*Exercise*
Take every line in the entries that includes the word "будем" and copy it.

*Records for the exercise*
════
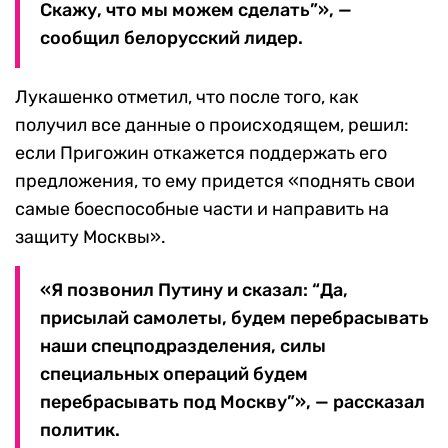
Скажу, что мы можем сделать”», —
сообщил белорусский лидер.
Лукашенко отметил, что после того, как
получил все данные о происходящем, решил:
если Пригожин откажется поддержать его
предложения, то ему придется «поднять свои
самые боеспособные части и направить на
защиту Москвы».
«Я позвонил Путину и сказал: “Да,
присылай самолеты, будем перебрасывать
наши спецподразделения, силы
специальных операций будем
перебрасывать под Москву”», — рассказал
политик.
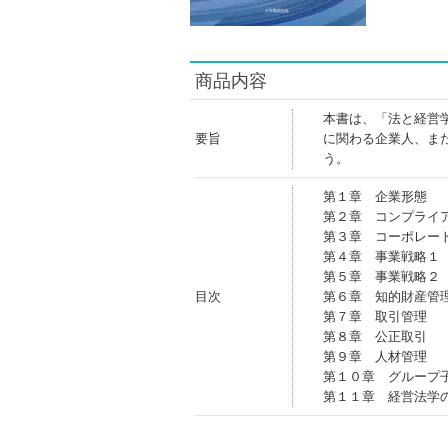
商品内容
本書は、「法と経営
要旨
に関わる企業人、ま
う。
第１章 企業形態
第２章 コンプライ
第３章 コーポレー
第４章 事業戦略１
第５章 事業戦略２
目次
第６章 知的財産管
第７章 取引管理
第８章 公正取引
第９章 人材管理
第１０章 グループ
第１１章 経営法学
════
*Written solution*
присылай самолеты, будем перебрасывать
специальных операций будем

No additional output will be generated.